### Task goal
Pick out the lines below with "current" and list them.

_ _ _ _

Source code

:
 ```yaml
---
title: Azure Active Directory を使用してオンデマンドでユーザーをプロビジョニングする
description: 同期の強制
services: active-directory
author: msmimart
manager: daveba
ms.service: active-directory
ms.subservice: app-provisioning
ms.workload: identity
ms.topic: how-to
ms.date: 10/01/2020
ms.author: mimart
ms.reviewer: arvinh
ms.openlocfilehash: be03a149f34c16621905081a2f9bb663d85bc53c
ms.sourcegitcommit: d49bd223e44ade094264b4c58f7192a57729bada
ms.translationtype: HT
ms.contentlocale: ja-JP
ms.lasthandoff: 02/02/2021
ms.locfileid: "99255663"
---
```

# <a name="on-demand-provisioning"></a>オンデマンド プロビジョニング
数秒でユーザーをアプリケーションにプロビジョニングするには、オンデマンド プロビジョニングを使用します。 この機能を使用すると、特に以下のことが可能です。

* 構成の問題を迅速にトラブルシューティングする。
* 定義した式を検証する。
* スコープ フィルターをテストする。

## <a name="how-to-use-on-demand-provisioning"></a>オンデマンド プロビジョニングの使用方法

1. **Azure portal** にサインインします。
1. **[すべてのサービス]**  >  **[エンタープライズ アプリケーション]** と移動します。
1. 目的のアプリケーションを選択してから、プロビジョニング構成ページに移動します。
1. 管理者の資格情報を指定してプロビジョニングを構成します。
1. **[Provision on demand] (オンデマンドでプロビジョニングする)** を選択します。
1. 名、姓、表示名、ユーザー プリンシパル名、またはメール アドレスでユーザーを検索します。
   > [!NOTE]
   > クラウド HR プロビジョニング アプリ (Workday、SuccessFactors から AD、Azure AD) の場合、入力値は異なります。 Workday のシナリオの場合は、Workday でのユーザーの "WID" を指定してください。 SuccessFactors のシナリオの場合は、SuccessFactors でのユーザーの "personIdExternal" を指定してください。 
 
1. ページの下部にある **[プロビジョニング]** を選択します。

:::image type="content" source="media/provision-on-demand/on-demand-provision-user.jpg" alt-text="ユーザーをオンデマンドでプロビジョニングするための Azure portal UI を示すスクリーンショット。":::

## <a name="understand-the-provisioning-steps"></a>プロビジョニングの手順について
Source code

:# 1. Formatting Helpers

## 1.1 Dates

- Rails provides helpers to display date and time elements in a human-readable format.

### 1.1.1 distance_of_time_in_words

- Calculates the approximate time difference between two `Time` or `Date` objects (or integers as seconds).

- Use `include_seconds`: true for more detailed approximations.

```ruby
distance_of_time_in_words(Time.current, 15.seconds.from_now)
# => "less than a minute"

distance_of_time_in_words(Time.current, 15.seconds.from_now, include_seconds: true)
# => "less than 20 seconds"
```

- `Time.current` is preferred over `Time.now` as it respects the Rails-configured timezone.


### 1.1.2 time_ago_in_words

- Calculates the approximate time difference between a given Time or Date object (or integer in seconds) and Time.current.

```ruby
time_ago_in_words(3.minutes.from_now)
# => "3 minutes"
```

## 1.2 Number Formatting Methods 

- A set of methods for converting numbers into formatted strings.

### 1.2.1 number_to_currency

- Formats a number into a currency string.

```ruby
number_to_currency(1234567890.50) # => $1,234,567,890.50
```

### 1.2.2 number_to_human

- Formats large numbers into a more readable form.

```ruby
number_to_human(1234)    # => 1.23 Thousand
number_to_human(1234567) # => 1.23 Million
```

_ _ _ _

### Answer to this problem
distance_of_time_in_words(Time.current, 15.seconds.from_now)
distance_of_time_in_words(Time.current, 15.seconds.from_now, include_seconds: true)
- `Time.current` is preferred over `Time.now` as it respects the Rails-configured timezone.
- Calculates the approximate time difference between a given Time or Date object (or integer in seconds) and Time.current.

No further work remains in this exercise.